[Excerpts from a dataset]
○ ○ ○ ○ ○
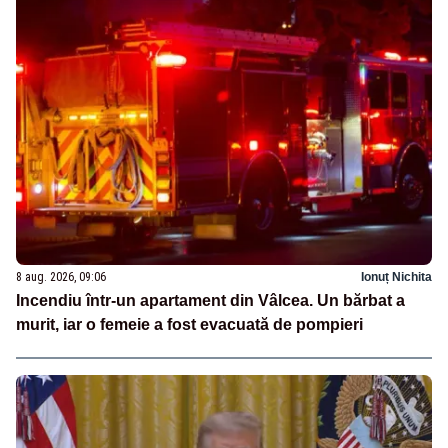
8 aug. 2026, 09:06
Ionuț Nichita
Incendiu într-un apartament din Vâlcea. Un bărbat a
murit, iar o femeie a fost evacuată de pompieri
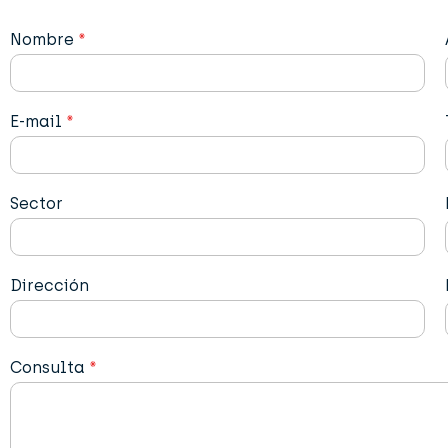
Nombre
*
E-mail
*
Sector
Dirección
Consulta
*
○ ○ ○ ○ ○
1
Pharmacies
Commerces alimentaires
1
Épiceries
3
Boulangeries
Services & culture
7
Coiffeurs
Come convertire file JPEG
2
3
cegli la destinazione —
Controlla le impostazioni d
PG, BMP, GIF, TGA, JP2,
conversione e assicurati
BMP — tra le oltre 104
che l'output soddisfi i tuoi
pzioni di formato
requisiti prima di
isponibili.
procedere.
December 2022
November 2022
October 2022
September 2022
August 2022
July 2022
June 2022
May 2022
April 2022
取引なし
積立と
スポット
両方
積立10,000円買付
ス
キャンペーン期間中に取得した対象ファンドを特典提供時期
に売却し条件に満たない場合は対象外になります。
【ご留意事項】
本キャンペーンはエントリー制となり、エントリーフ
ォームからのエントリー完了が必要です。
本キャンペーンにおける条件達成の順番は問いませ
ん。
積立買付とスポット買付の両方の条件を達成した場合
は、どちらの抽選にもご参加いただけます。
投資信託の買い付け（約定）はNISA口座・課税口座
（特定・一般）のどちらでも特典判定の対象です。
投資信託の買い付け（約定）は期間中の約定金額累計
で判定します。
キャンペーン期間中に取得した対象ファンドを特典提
○ ○ ○ ○ ○
## WHAT TO DO
Each line that holds the word "投資信託の買い付け" should be extracted from the records.

## OUTPUT OF THE EXERCISE
投資信託の買い付け（約定）はNISA口座・課税口座
投資信託の買い付け（約定）は期間中の約定金額累計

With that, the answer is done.